■ Task prompt ■
The data below should be restated word for word, pictures omitted.

■ Supplied information ■
"""

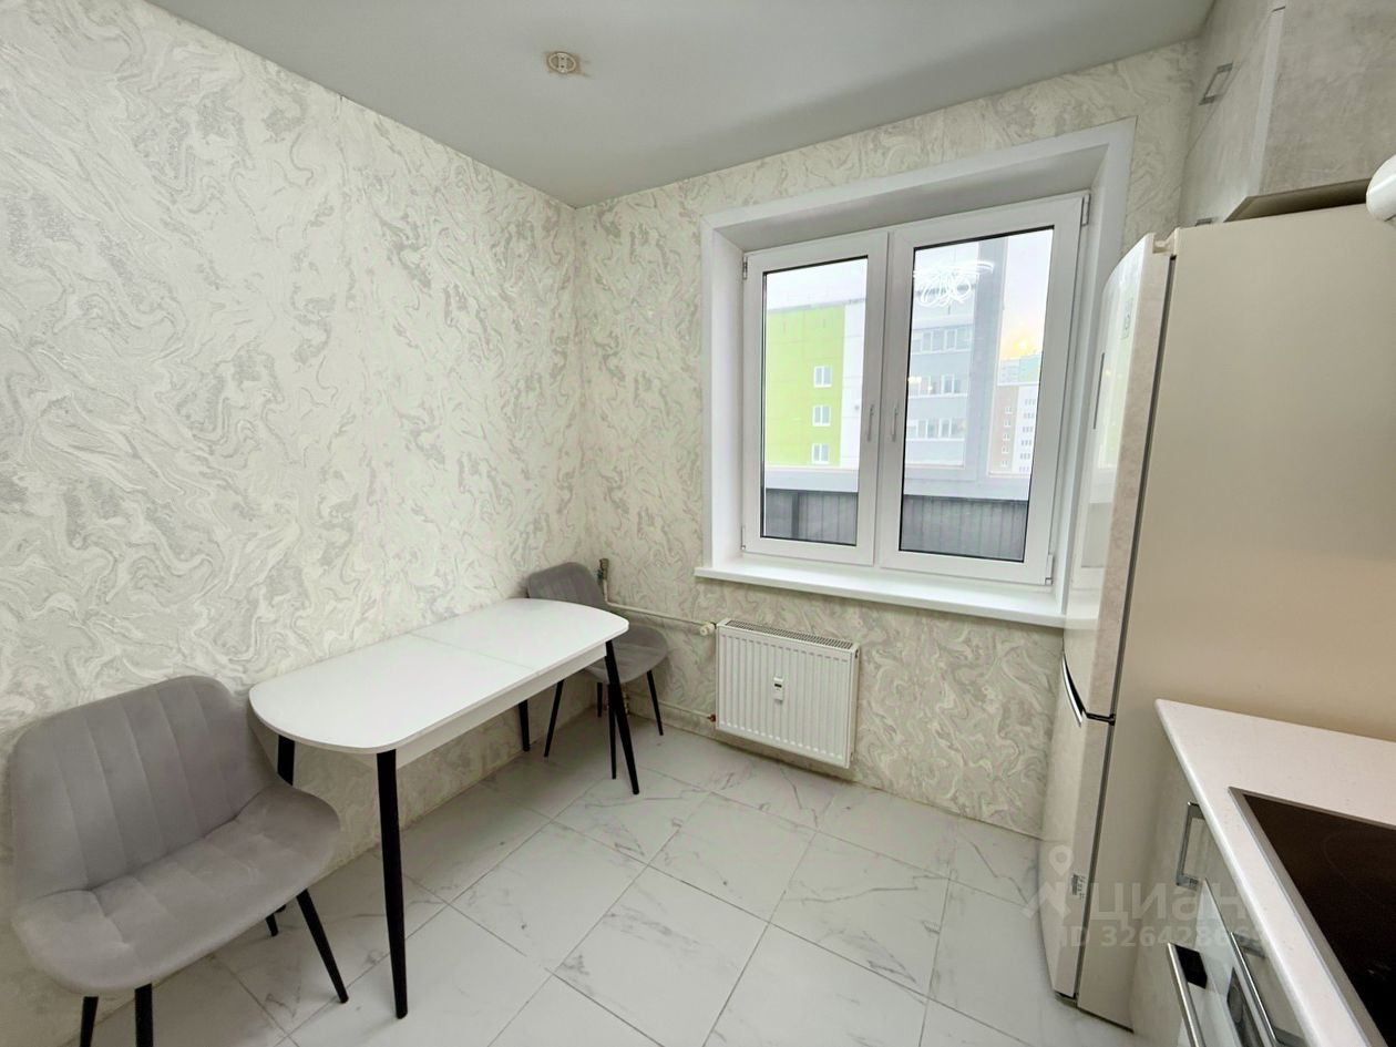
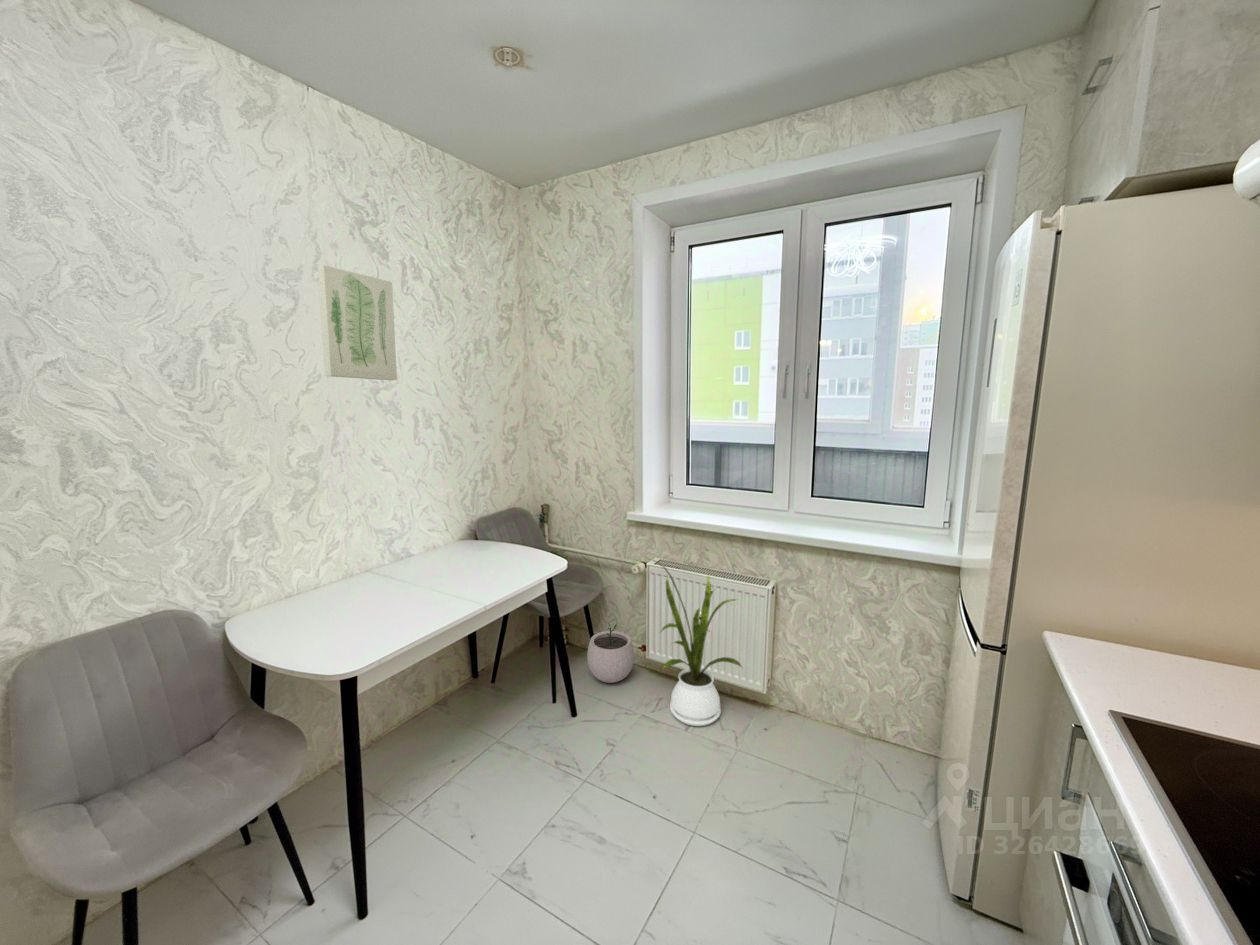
+ house plant [646,557,745,727]
+ wall art [317,264,398,381]
+ plant pot [586,623,635,684]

"""

■ Result of the exercise ■
+ house plant [646,557,745,727]
+ wall art [317,264,398,381]
+ plant pot [586,623,635,684]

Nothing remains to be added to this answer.